Look through the listing below for lines containing "each". State how many there are, and nothing else.

════

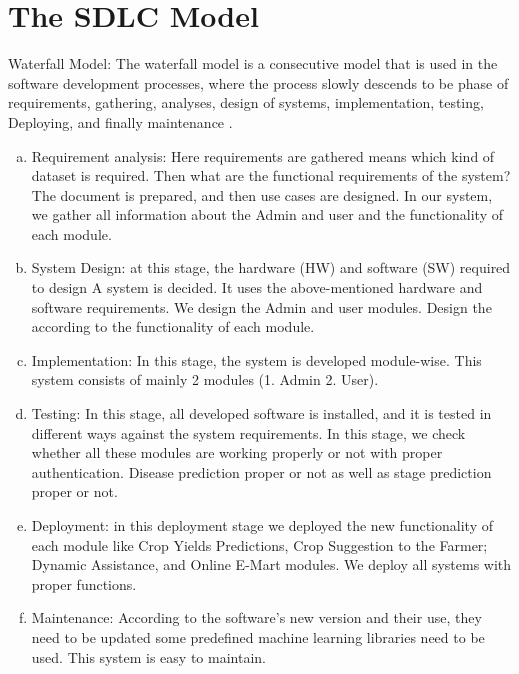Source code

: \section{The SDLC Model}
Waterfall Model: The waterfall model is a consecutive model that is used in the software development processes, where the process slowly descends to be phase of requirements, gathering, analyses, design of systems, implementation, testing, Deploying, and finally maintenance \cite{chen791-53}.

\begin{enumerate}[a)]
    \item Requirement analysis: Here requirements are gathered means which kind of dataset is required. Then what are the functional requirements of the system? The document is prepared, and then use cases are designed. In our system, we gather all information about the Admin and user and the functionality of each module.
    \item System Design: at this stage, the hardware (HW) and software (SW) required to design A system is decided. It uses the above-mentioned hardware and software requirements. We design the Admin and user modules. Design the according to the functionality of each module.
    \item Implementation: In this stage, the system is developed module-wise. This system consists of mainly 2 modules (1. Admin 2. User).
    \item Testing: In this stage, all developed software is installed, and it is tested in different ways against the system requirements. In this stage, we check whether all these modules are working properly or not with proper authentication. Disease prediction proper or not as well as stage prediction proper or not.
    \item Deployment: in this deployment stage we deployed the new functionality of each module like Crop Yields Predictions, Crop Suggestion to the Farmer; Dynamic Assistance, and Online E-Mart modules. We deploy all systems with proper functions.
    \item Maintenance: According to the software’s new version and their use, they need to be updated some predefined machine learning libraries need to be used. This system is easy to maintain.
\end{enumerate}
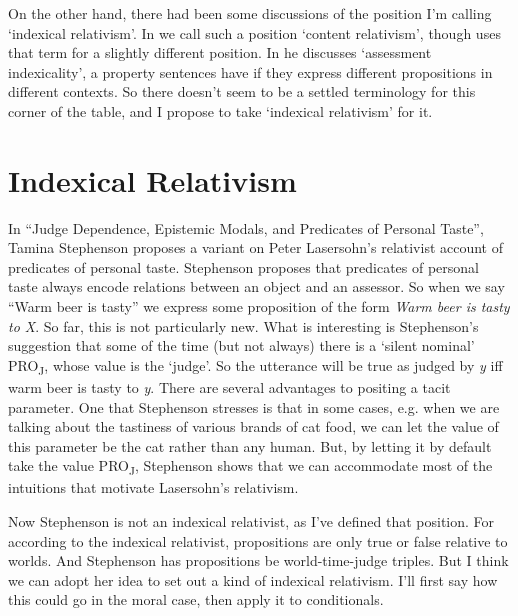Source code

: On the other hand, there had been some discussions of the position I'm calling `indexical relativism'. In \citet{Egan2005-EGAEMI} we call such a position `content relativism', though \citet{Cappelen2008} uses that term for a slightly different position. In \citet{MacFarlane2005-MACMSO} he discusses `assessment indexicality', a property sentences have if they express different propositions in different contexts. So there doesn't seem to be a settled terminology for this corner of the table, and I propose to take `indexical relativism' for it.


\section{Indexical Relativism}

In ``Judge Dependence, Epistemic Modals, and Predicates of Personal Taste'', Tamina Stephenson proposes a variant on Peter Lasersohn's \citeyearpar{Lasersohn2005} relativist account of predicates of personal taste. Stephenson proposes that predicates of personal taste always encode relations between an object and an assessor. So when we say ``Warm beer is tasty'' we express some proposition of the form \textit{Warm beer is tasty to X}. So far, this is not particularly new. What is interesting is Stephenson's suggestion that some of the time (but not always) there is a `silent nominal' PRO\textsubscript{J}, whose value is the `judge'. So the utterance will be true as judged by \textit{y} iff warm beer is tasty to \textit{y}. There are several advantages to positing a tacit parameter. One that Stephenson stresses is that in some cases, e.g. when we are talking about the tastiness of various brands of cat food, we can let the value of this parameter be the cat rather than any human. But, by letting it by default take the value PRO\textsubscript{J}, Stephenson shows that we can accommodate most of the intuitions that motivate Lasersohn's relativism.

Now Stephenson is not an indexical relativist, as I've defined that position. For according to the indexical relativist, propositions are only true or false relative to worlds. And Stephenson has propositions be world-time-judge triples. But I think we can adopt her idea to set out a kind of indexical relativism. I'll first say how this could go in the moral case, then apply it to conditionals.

════

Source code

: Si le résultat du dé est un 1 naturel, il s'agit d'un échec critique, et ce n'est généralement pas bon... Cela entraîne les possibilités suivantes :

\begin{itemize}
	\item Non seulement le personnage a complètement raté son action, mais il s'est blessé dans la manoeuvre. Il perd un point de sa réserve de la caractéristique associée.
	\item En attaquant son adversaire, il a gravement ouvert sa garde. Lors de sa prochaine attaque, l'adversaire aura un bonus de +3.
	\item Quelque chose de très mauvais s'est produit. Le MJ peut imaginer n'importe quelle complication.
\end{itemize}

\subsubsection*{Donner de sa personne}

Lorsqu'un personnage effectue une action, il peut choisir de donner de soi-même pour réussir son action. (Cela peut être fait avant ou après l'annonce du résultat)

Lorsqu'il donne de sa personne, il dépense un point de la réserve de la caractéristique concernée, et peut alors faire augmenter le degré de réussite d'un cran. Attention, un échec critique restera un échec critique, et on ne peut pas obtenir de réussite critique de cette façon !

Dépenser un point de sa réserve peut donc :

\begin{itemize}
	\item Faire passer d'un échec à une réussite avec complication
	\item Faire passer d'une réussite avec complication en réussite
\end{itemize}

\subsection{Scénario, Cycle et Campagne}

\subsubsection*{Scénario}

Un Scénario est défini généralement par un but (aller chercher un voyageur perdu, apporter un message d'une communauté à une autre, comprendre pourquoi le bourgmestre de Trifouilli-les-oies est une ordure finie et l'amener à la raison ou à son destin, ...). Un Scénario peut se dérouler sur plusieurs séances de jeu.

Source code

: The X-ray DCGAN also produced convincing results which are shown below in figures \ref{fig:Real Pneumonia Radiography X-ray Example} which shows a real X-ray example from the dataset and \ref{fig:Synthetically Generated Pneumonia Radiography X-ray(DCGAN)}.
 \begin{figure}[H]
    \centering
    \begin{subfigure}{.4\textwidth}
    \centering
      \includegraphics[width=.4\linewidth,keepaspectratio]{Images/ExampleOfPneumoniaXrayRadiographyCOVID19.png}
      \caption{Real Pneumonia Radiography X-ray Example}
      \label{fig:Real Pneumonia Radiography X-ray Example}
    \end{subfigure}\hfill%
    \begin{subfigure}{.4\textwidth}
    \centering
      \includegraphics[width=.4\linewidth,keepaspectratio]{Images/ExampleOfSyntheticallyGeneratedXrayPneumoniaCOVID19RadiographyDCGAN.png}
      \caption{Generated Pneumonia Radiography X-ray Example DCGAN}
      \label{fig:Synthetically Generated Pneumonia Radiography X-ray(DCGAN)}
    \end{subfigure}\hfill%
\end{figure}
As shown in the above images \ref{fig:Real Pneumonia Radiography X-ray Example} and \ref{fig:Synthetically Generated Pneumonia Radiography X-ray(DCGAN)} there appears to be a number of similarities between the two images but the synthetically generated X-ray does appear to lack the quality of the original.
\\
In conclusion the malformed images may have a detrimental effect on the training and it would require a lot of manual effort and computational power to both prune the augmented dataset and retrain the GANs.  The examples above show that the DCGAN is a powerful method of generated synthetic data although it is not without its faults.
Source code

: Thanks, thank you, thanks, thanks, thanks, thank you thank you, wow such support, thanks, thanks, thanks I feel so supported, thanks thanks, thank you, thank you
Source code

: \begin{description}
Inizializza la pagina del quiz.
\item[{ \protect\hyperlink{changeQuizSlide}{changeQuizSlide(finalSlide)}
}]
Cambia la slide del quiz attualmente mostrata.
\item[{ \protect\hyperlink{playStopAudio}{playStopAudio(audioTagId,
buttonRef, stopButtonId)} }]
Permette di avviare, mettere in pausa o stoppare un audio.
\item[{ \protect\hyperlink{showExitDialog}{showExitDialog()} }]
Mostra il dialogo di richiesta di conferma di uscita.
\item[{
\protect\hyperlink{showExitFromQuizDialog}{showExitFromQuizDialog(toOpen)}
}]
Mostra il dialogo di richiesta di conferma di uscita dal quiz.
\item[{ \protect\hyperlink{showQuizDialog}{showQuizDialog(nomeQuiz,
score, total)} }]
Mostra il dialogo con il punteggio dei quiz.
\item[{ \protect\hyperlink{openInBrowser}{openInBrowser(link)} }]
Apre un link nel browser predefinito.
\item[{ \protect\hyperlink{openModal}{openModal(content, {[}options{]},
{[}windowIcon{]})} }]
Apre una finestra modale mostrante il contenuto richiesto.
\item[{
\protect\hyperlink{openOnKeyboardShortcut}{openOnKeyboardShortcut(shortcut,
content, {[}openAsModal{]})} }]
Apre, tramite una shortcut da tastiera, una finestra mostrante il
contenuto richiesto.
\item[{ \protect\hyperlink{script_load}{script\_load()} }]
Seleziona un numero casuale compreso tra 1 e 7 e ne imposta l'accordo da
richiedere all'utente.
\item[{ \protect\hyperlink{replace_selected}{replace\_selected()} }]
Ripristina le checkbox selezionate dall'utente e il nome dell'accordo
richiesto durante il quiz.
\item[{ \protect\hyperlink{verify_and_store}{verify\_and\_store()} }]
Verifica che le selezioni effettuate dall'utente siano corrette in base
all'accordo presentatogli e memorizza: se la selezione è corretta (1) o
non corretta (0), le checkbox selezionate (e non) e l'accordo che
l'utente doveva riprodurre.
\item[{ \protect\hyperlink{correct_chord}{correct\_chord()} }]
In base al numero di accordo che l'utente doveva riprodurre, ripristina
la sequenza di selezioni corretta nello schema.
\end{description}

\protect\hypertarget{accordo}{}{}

════

EXERCISE RESULT: 3